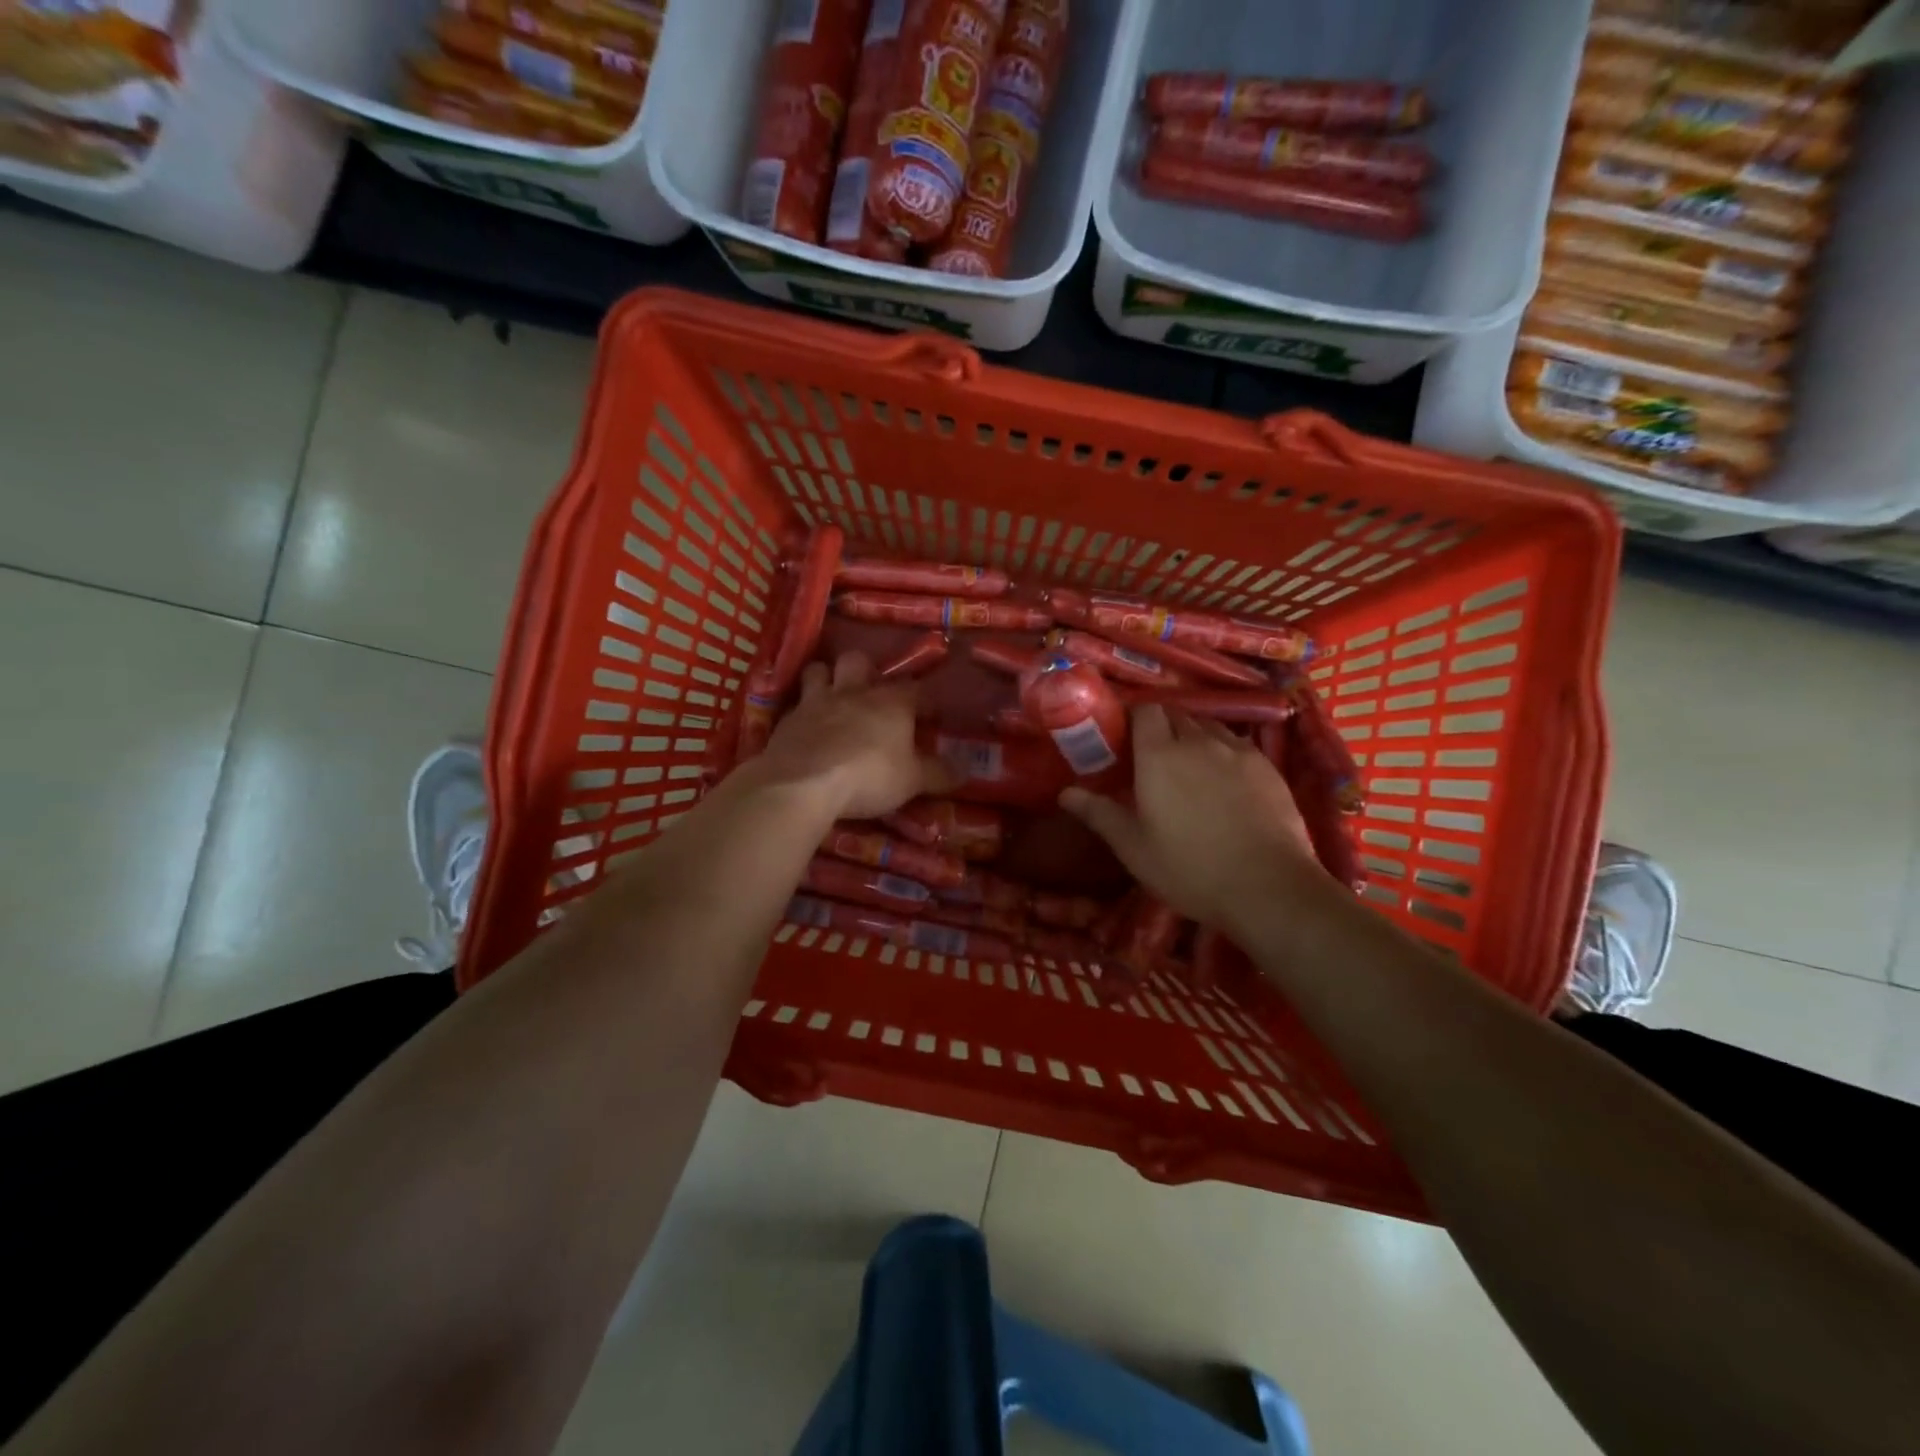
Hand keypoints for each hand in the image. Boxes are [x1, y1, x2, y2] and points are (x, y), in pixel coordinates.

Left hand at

===

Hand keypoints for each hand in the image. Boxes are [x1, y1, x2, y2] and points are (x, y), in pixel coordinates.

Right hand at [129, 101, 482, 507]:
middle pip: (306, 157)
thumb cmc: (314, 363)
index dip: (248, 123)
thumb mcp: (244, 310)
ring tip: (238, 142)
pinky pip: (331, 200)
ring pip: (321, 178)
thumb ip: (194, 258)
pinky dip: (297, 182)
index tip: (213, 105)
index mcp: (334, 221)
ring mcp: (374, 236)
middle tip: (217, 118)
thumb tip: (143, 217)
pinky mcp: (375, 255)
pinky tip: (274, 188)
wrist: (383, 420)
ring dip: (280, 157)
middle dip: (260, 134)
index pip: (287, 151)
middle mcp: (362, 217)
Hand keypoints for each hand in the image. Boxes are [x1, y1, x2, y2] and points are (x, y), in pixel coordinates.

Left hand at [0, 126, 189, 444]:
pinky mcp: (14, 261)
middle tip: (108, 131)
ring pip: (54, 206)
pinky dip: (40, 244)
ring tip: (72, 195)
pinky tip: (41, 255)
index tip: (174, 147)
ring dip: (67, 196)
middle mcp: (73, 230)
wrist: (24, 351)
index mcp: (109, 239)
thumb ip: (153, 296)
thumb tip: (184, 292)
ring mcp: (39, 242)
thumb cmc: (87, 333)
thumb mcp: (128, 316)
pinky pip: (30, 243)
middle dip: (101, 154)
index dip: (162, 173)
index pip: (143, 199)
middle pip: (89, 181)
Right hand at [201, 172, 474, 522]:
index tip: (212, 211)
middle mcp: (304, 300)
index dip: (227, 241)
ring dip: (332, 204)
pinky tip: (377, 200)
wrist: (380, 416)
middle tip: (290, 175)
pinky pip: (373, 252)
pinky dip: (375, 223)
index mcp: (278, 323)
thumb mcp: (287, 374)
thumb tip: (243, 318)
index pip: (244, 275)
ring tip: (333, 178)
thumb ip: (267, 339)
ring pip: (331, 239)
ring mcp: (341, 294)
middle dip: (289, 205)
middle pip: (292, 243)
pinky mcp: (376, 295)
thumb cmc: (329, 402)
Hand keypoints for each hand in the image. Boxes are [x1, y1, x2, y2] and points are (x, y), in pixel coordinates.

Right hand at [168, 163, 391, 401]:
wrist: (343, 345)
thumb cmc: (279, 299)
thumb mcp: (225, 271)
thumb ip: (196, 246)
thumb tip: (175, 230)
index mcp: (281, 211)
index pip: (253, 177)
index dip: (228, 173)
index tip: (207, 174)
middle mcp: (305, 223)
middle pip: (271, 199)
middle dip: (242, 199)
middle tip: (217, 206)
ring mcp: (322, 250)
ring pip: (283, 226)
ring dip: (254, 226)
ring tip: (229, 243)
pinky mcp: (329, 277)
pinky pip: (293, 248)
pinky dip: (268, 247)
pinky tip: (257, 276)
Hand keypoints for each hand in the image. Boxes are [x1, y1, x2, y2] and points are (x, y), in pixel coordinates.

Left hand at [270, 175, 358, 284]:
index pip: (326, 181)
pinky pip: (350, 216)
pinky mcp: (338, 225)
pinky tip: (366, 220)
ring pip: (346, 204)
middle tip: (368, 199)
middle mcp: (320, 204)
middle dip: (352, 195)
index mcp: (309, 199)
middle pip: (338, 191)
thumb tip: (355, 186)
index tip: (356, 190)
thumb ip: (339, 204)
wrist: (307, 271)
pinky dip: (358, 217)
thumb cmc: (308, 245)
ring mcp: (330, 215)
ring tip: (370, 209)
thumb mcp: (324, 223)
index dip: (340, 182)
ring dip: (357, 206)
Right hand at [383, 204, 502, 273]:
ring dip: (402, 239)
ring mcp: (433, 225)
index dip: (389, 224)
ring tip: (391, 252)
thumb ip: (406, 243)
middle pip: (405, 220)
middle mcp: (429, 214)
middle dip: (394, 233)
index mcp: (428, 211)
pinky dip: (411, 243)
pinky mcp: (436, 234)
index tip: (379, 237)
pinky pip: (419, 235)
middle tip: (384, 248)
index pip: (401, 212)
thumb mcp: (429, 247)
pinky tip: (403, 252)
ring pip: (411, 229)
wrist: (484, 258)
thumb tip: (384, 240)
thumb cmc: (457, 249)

===

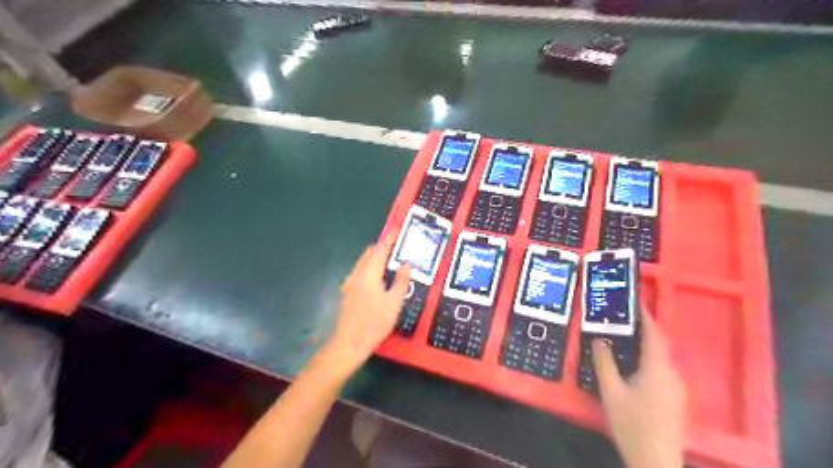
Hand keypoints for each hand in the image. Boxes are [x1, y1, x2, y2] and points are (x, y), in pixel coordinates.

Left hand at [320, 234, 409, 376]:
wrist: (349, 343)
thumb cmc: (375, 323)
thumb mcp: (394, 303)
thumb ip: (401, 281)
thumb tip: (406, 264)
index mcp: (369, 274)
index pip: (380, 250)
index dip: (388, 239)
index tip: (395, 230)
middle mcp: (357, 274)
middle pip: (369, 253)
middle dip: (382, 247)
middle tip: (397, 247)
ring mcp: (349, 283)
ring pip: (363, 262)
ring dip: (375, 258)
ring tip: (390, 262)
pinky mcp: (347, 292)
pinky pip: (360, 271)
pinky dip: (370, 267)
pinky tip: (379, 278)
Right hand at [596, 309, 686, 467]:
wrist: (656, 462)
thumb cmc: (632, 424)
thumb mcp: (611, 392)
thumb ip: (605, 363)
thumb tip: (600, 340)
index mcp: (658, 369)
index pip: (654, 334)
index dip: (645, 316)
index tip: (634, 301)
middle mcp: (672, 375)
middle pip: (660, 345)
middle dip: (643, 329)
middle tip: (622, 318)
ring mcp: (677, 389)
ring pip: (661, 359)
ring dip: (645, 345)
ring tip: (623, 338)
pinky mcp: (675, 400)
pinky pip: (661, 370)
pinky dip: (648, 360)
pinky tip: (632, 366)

===

**Goal of the exercise:**
Check each line of the entries above for the string "Left", and return those that contain it.

**Answer section:**
Left hand at
Left hand at [0, 126, 189, 444]:
Left hand at [270, 175, 358, 284]:
Left hand at [320, 234, 409, 376]:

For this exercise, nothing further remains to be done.